A health and lifestyle company
Jason Lin is confident that in the several years since Uni-President repositioned itself, it has successfully made the transition from a food company to a group of health companies that guide their customers in the pursuit of wellbeing and a healthier lifestyle. In addition to obtaining health-food certification from the Department of Health for many of its cooking oils, milk products, and tea drinks, Uni-President uses its wide range of retail and food-service outlets to provide health products and healthy living information to customers.
As part of its environmental action plan, Uni-President has begun reducing food miles (the distance food travels from the time of its production until it reaches the consumer) and minimizing the need for low-temperature food storage by using locally produced and in-season food and increasing the percentage of organically grown agricultural products it sells.
In addition, Uni-President has set its companies a series of goals to lower their greenhouse gas emissions, water consumption, generation of waste materials, and office paper use. On the manufacturing side, the group has set packaging reduction, green purchasing and procurement, green product, and green energy use goals. The group hopes thereby to reduce its companies' environmental impact to a minimum and encourage consumers to choose its products not just because they are reasonably priced and convenient, as was already the case, but out of a greater commitment to the environment and society.

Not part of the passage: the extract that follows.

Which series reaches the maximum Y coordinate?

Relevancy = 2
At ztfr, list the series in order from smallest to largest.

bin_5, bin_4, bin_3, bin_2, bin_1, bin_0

For example, in the past Uni-President used to transport individual packages of animal feed by truck to its customers, and the customers would then unload, unpack, and use the feed, which was a serious waste of material. Since the group launched its packaging reduction program, its animal feed factories have been loading the feed directly into bulk feed tanks mounted on the trucks. The feed is then unloaded directly into the customers' storage tanks. Moreover, packaged solid sugar has been replaced by a vacuum-packed sugar syrup, which customers can mix directly into food. Two steps are saved in this way: opening individual sugar packages and dissolving the sugar.
In 2007, the board of directors appointed executive vice president Alex Lo, who happens to be Kao Chin-yen's son-in-law, as president of the Uni-President group, a move that has been widely seen as a sign that he is Kao's heir apparent. Jason Lin was promoted to group CEO, but Kao remains chairman of the board and the group's kingmaker.

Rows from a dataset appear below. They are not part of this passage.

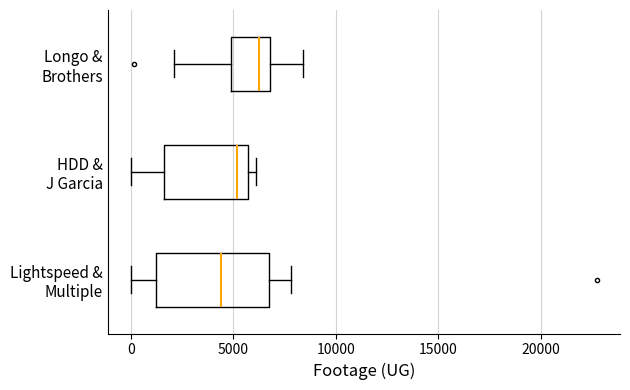

Reading bottom to top, transcribe this box plot: for each box, give where its median line is, the range the box spans, and where its two whiskers end, as read against the x-axis. The values are not printed on the chart, so give them approximately, as read against the axis.

Lightspeed & Multiple: median 4500, box 1000 to 7000, whiskers 0 to 8000
HDD & J Garcia: median 5000, box 1500 to 5500, whiskers 0 to 6000
Longo & Brothers: median 6500, box 5000 to 7000, whiskers 2000 to 8500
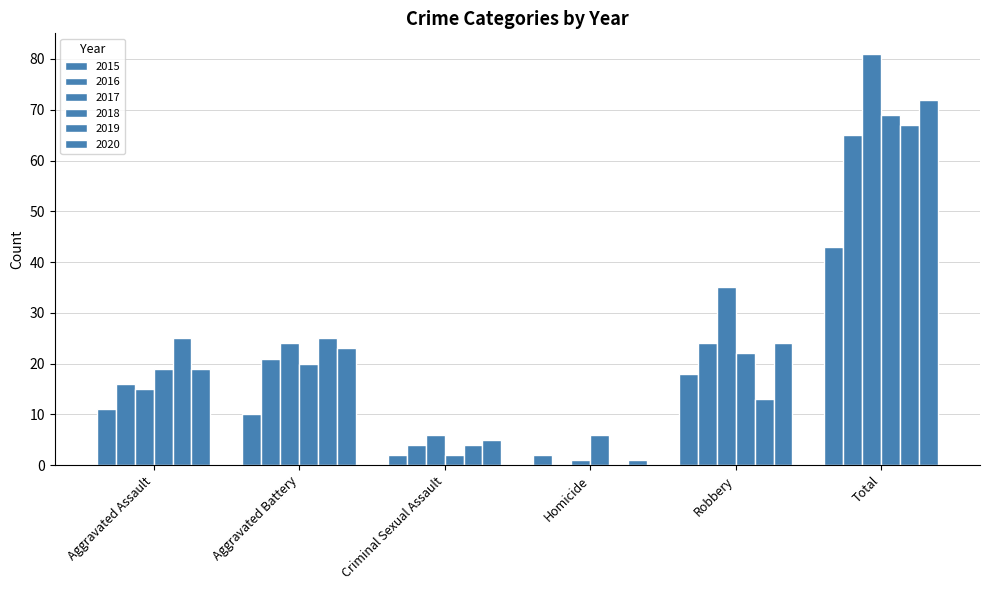

At which label is 2020 closest to 36?

Robbery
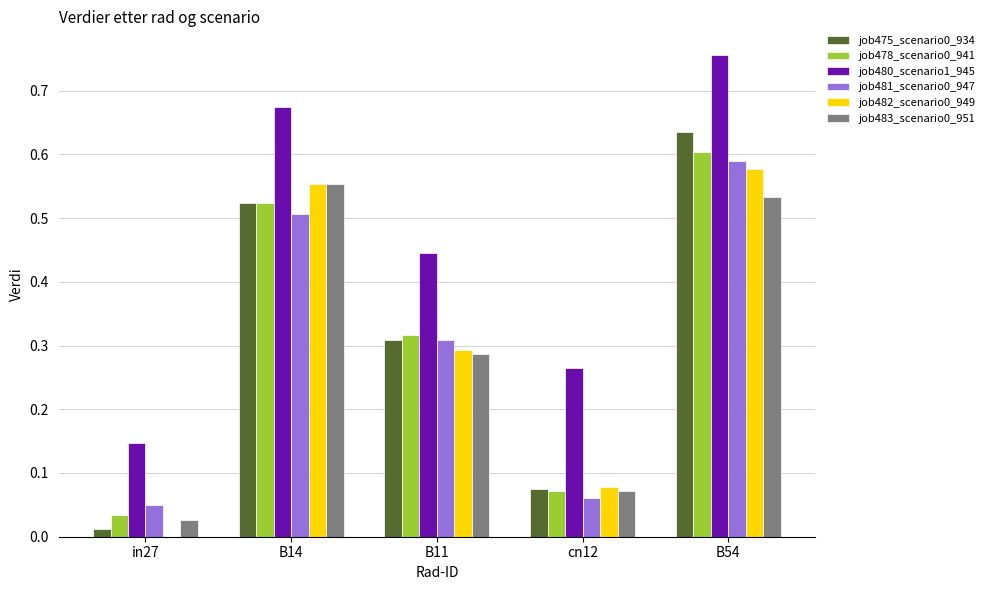

How many data points does each series have?

5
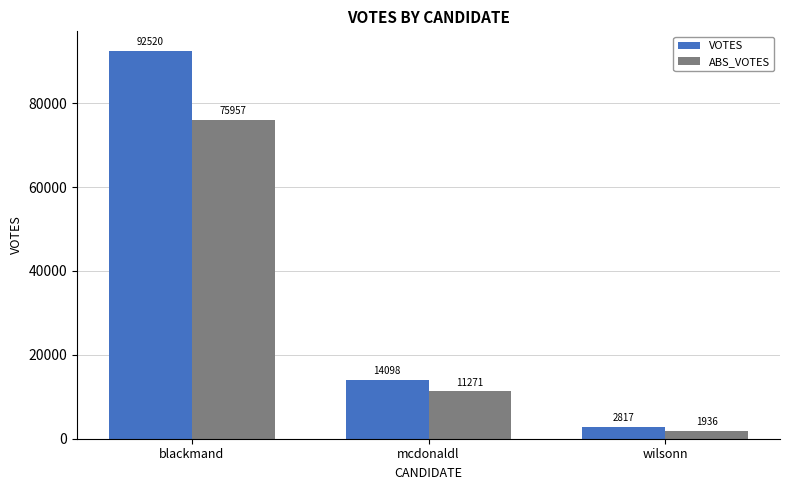

At which label does VOTES first exceed 14098?

blackmand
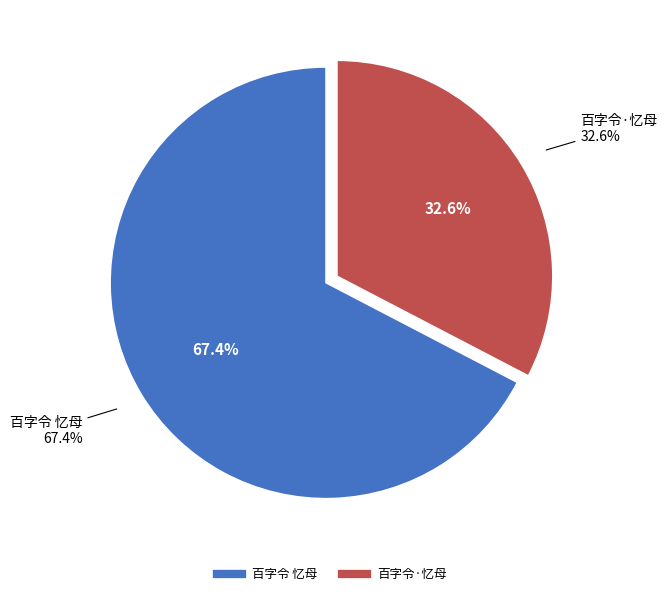

The 百字令 忆母 slice represents 67% of the pie. True or false?

True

On becoming group president, Alex Lo said, "We have to identify needs which our customers are not aware they have." Lo's main task in his new post has been to redefine the group's corporate strategy.
For example, for its dairy products line, Uni-President has developed quality up-market products and innovative manufacturing processes that employ "high-temperature, short-time" (HTST) pasteurization. To meet today's consumers' demand for low-cholesterol foods, the group has also launched a plant-sterol milk. Even instant noodles, a product that has always sold well, raise concerns among consumers who are worried about eating too much deep-fried food. Consequently, Uni-President has invested in state-of-the-art food processing technology to introduce a healthier line of instant noodles that are not deep fried. Although they are more expensive, the group is confident that they will attract new customers.